O presidente Jair Bolsonaro afirmou nesta sexta-feira (24) que o ex-ministro da Justiça e Segurança Pública, Sergio Moro, condicionou uma troca no comando da Polícia Federal a uma indicação para o cargo de ministro do Supremo Tribunal Federal (STF). No segundo semestre, o decano da corte, ministro Celso de Mello, será aposentado compulsoriamente por idade.
"Mais de uma vez, o senhor Sergio Moro disse para mim: Você pode trocar o Valeixo sim, mas em novembro, depois que você me indicar para o Supremo Tribunal Federal", afirmou o presidente, em referência a Mauricio Valeixo, que foi exonerado do cargo de diretor-geral da Polícia Federal pela manhã. “É desmoralizante para um presidente ouvir isso. Mais, ainda, externalizar”.
Bolsonaro disse que Moro afirmou durante reunião que só aceitaria a saída do diretor da PF caso pudesse indicar o substituto e não acatar um nome escolhido pelo presidente. "Eu não preciso pedir autorização para trocar ninguém", disse.

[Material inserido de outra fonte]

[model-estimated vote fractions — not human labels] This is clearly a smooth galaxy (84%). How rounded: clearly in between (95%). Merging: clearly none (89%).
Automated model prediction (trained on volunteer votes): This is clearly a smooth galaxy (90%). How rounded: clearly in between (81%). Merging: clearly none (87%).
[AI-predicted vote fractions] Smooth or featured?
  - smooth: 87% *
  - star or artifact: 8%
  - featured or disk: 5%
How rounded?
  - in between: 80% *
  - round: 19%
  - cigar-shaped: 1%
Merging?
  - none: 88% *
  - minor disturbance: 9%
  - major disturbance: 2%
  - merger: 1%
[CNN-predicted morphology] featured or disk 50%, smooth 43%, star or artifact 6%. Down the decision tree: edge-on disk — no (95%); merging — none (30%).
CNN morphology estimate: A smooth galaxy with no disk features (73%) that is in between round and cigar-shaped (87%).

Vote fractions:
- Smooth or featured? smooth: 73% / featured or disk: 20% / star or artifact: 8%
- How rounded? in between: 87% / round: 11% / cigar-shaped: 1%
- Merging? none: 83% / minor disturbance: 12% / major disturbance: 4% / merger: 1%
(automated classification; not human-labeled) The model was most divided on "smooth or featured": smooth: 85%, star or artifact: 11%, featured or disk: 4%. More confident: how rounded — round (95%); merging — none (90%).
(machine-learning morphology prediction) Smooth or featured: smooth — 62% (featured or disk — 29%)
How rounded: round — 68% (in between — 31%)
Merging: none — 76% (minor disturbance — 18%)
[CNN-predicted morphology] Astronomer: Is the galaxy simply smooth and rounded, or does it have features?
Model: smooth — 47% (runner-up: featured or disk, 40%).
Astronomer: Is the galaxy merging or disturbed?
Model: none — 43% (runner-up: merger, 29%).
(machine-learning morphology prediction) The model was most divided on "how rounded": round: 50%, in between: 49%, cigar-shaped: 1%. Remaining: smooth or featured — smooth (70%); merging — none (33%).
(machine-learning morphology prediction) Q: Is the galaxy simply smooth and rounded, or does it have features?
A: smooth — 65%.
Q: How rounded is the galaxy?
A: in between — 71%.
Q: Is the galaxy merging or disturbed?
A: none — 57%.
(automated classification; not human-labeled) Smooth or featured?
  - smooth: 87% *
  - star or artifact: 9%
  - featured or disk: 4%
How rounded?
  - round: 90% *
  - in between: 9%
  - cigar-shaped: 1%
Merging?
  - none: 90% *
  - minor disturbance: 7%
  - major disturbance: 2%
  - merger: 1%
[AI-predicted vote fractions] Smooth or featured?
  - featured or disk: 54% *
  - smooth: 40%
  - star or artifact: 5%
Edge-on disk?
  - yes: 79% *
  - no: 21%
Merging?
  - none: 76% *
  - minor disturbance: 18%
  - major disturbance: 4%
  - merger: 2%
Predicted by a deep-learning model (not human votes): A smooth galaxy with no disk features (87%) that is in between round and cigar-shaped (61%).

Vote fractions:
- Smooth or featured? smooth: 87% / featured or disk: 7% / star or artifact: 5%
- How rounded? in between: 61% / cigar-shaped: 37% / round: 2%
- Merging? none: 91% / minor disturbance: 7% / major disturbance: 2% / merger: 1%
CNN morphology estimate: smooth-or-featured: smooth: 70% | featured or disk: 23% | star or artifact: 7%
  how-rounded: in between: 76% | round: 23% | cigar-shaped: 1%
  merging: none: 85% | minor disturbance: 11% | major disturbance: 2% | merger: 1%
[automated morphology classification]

Pelas redes sociais, o ex-ministro da Justiça rebateu as acusações. Moro disse que a permanência do ex-diretor da PF "nunca foi utilizada como moeda de troca para minha nomeação para o STF". "Aliás, se fosse esse o meu objetivo, teria concordado ontem com a substituição do Diretor Geral da PF", escreveu.
Jair Bolsonaro negou a principal acusação feita pelo ex-ministro da Justiça em entrevista coletiva, a de que ele tem a intenção de interferir na condução das investigações feitas pela PF. "Tenho que ter um relatório do que aconteceu nas últimas 24 horas, nunca pedi o andamento de qualquer processo", afirmou.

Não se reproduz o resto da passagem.